Putting The NAP To Sleep: Aggression Isn’t So Bad After All

Deontology is out, teleology is in. The non-aggression principle (NAP) has been a staple of libertarian theory since its modern iteration with Murray Rothbard, and while it has considerable use in user-user interactions within the system, it’s a fragile bit of political technology when employed in system-user interactions.

I’ve talked a little bit about rights, teleology, and non-aggression before, but I don’t know that I’ve delved deep enough into this particular libertarian hang-up. And it is a hang-up. It’s sometimes bizarre what sort of governance strategies and prohibitions on state action libertarians or anarcho-capitalists will justify to themselves through this device—browsing the endless NAP manuals is an exercise in spelunking, an exploratory journey to see how far down the rabbit hole of absurdity that travel is possible.

Stated succinctly by Rothbard, “The libertarian creed rests upon one central axiom: that no man or group of men may aggress against the person or property of anyone else…“Aggression” is defined as the initiation of the use or threat of physical violence against the person or property of anyone else.”

For anyone interested in further reading, as well as a discussion of the relationship between the NAP and self-ownership based on an atheological conception of natural law, Rothbard’s most informative works include: For a New Liberty, Egalitarianism as a Revolt against Nature and Other Essays, and The Ethics of Liberty. There have been a lot of bad criticisms of the NAP, criticisms which amount to little more than whinging about the unfairness of it all, or complaining about deontology vs. utilitarianism. I’ll bracket out the utilitarianism debate. Too much useless discussion of axe murderers at the door, and so on. I’m subbing in teleology, not utilitarianism.

For those that think the NAP is beside the point and not worth wasting any time over, you’d be surprised how many people spend years and years stuck in the model. The NAP has proven to be very sticky. A non-insignificant number of folks on the right have been dominated by this meme.

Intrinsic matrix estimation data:
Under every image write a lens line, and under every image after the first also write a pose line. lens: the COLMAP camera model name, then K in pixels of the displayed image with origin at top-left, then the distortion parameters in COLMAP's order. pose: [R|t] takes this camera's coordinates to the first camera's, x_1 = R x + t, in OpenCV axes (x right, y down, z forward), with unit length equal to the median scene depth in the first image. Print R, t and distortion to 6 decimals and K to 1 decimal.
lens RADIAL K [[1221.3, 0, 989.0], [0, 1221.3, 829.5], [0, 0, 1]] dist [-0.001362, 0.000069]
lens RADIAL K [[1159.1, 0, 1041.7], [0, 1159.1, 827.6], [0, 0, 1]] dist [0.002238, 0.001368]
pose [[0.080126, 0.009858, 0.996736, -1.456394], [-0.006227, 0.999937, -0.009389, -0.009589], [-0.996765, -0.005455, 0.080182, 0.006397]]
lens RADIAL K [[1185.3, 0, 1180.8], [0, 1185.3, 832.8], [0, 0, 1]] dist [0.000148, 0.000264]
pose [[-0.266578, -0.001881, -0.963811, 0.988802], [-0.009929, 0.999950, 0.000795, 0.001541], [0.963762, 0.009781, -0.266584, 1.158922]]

**Goal of the exercise:**
Resume the essay on the non-aggression principle from its last sentence. The items have nothing to do with this.

**Exercise result:**
I’m A Marxist, And I NAP Better Than You Can.

Probably most striking about the NAP is how it lies unappropriated by others, owing to its cladistic association with libertarianism. In reality, the NAP is putty to be molded in the hands of those who know how to play with property rights. How the NAP is interpreted depends on one’s prior conception of property rights. The ordinary libertarian sees the worker-organized movement to seize the means of production as a form of blatant aggression and property rights violation. But, is it? Well, sure, from a libertarian conception of property rights. The Marxist sees the exact same situation through a different lense. Since the capitalist has unjustly appropriated surplus value from labor belonging exclusively to the laborer, seizing the means of production is no more unjust than taking an apple back from a schoolboy who stole it from you.

Multiply the examples ad infinitum, and mold the NAP to suit any ideology. The NAP turns out to be not as informative as previously thought, although admittedly there is a limit to how far it can be stretched. Not everything can fit under ‘property rights’ via aggression.

“But, you see, in an anarcho-capitalist society, airlines would cooperate together in fast-action committees to determine when to establish quarantines because at the end of the day, it would hurt their profit margins.”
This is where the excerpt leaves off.